Heb jij jouw hemelse Vader op die manier leren kennen te midden van benauwingen, noden en zwakheden? Jouw Vader is tot in eeuwigheden je lofprijs waard, omdat hij je hart aanziet, zelfs als iedereen twijfelt aan je geloof. Je Vader is de enige die ten volle beseft hoe echt je pijn is, dat je niet jengelt, en dat je hart nog steeds oprecht is naar hem.
HET WOORD BIDDEN
Vader der barmhartigheden, u bemoedigt mij in al mijn verdrukking, zodat ik anderen kan bemoedigen met de bemoediging die ik van u ontvangen heb. Ik prijs u, Vader van onze Heer Jezus Christus, dat u mijn echte situatie kent.
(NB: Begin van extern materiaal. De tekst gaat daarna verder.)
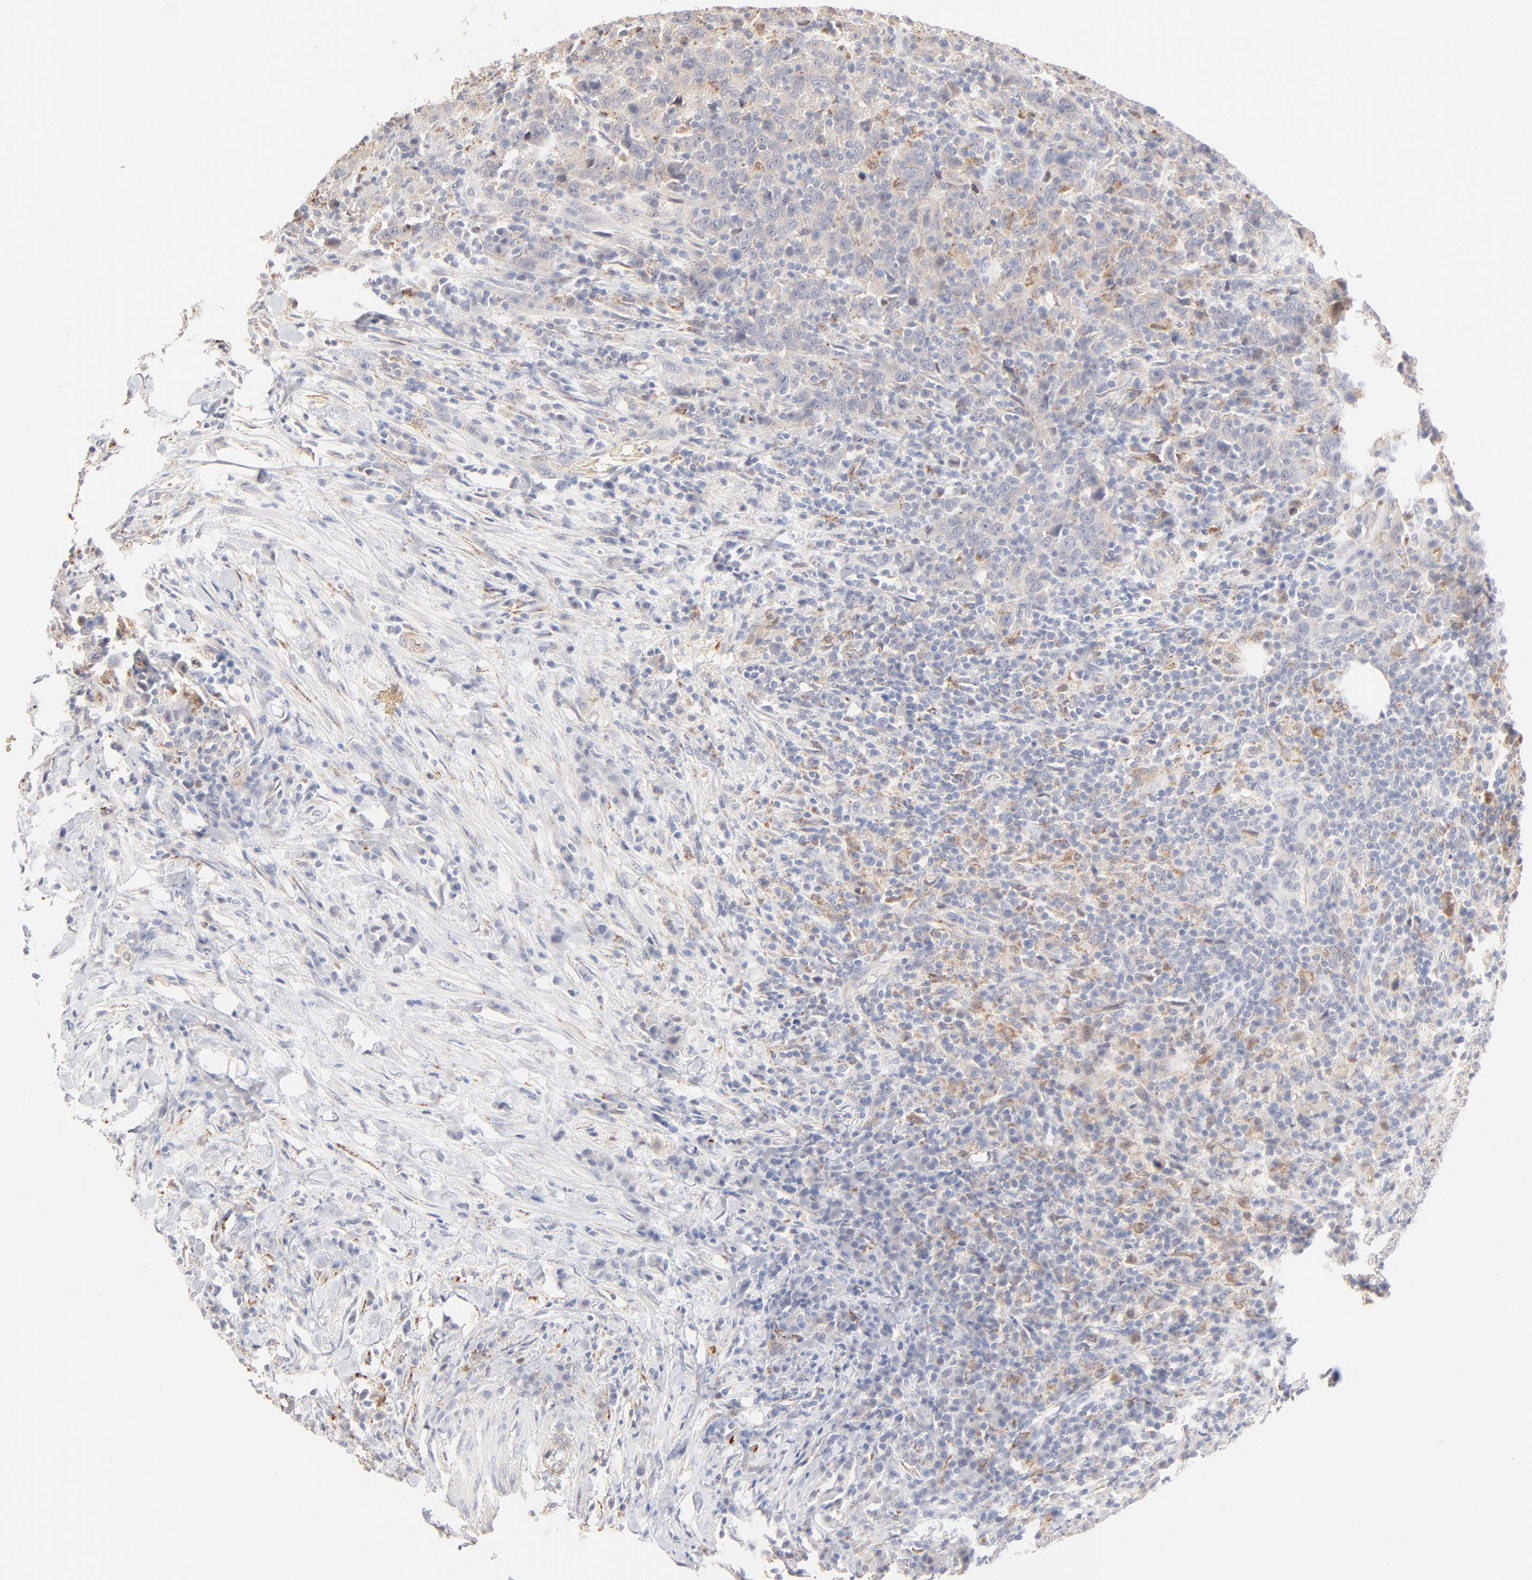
{"staining": {"intensity": "negative", "quantity": "none", "location": "none"}, "tissue": "urothelial cancer", "cell_type": "Tumor cells", "image_type": "cancer", "snomed": [{"axis": "morphology", "description": "Urothelial carcinoma, High grade"}, {"axis": "topography", "description": "Urinary bladder"}], "caption": "Immunohistochemical staining of human high-grade urothelial carcinoma demonstrates no significant positivity in tumor cells.", "gene": "SPTB", "patient": {"sex": "male", "age": 61}}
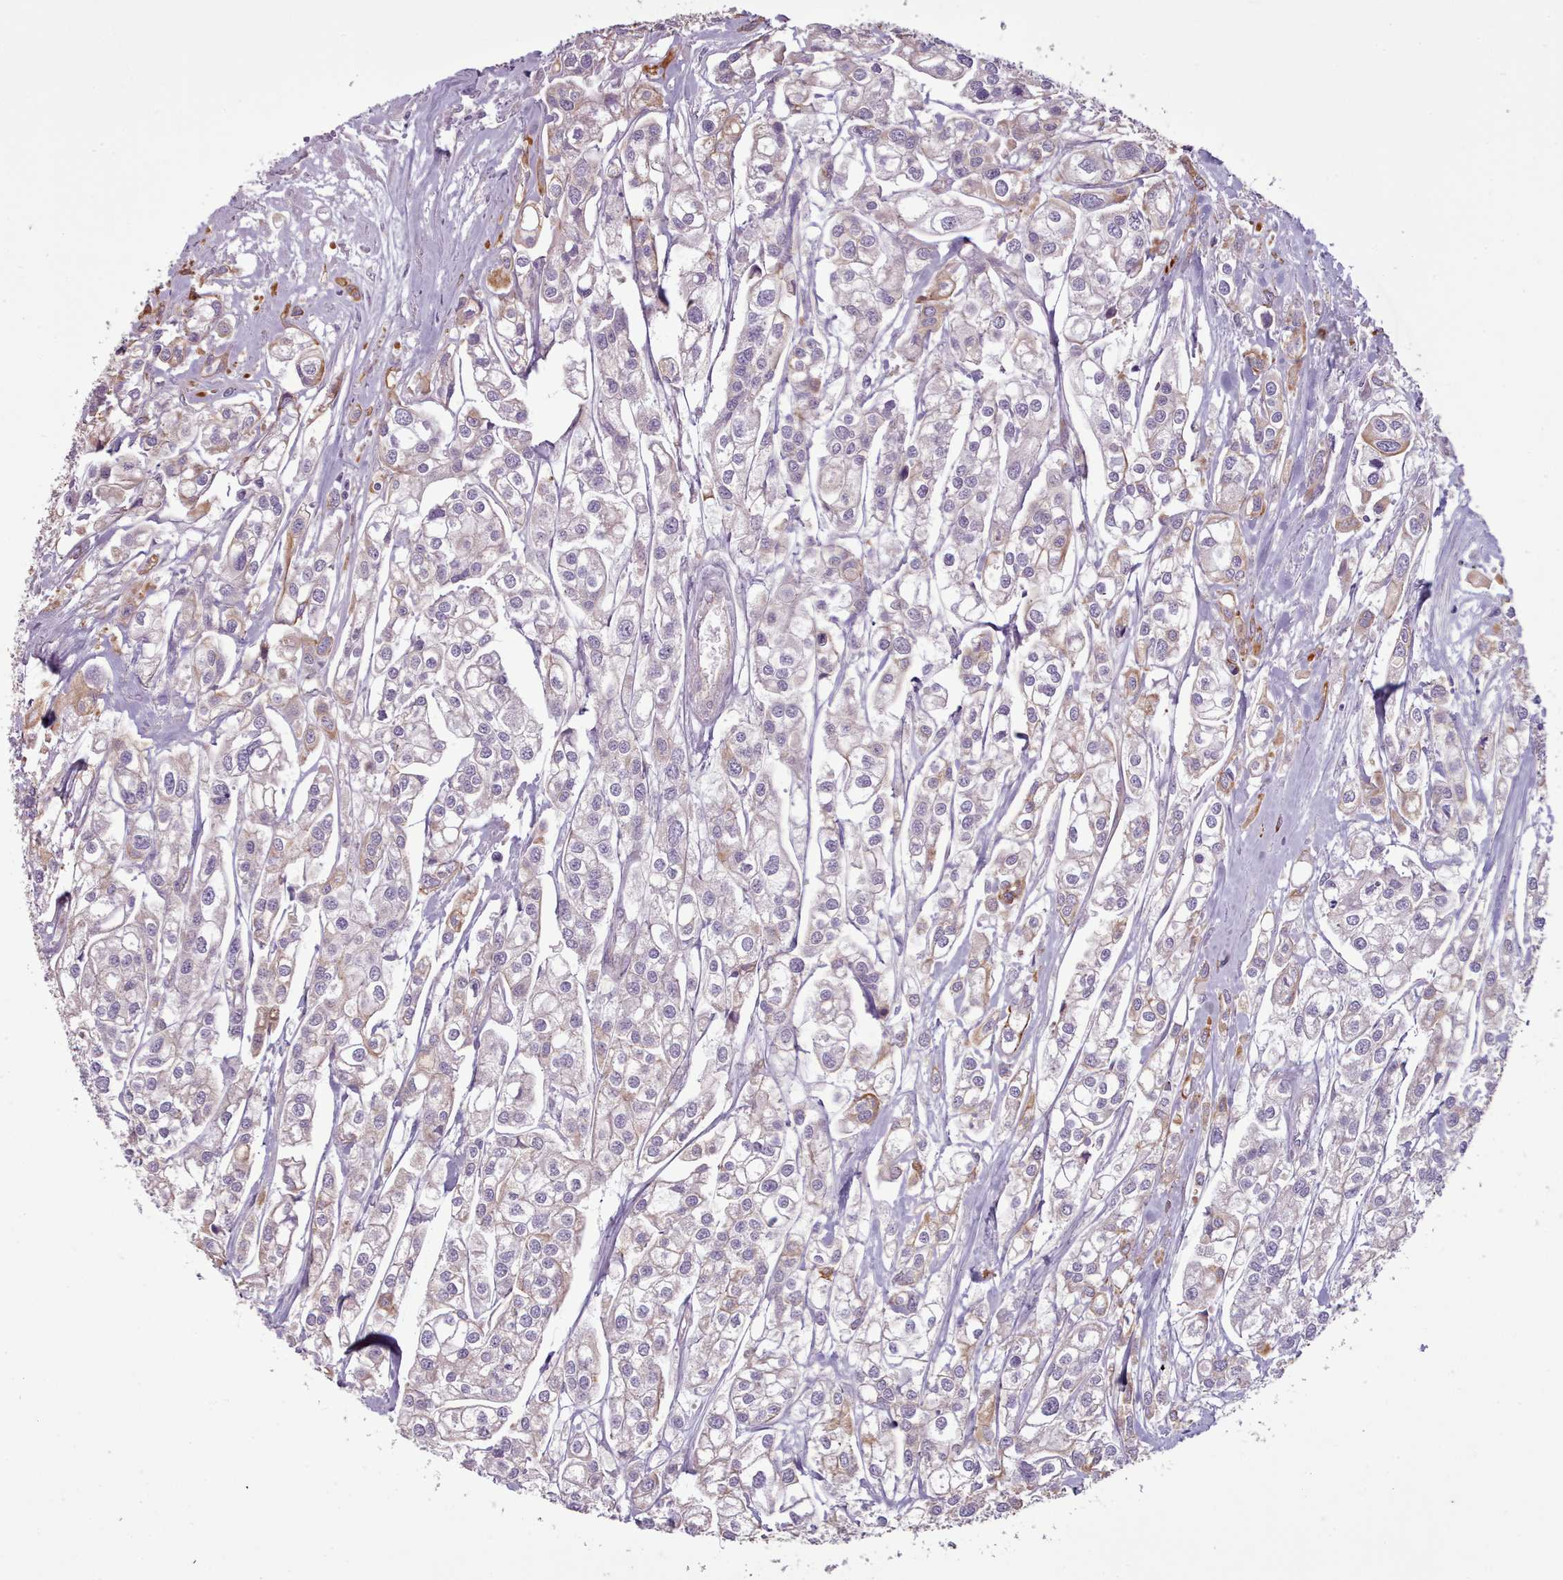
{"staining": {"intensity": "moderate", "quantity": "25%-75%", "location": "cytoplasmic/membranous"}, "tissue": "urothelial cancer", "cell_type": "Tumor cells", "image_type": "cancer", "snomed": [{"axis": "morphology", "description": "Urothelial carcinoma, High grade"}, {"axis": "topography", "description": "Urinary bladder"}], "caption": "Approximately 25%-75% of tumor cells in human high-grade urothelial carcinoma demonstrate moderate cytoplasmic/membranous protein positivity as visualized by brown immunohistochemical staining.", "gene": "PLD4", "patient": {"sex": "male", "age": 67}}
En u kent mijn formering, blijft indachtig dat ik stof ben. (2 Kor. 1:3-4, 11:31; Ps. 103:14)
Papa, alles is mogelijk voor u! Neem deze drinkbeker (van lijden) van mij. Maar laat mij, net als Paulus, uw stem verstaan. Maak mij uw alvoorzienende genade bekend. Openbaar Jezus’ leven in mijn zwakke lichaam, en schenk door mij leven aan anderen. Breng, door uw kracht in mijn zwakheid, mij tot vollere wasdom, en eer aan uzelf. (Marc. 14:36; 2 Kor. 12:9; 4:10-12; Joh. 12:28)
VOETNOOT
[i] Als 2 Korintiërs, zoals algemeen wordt aangenomen, geschreven werd rond 56-57 na Chr. dan begon Paulus deze ‘doorn in het vlees’ dertien tot veertien jaar eerder te ervaren rond 43-44 na Chr. Dus na zijn vertrek uit Jeruzalem naar Tarsus (Hand. 9:30) en voorafgaand aan zijn zendingswerk met Barnabas in Antiochië ( Hand. 11:25 e.v.) en gedurende zijn daaropvolgende zendingsreizen. Leden kunnen een tijdlijn bekijken van deze gebeurtenissen in mijn artikelen ‘Een chronologie van het leven van Jezus en het eerste deel van Paulus’ leven’ en ‘Een chronologie van het middelste deel van Paulus’ leven en bediening’.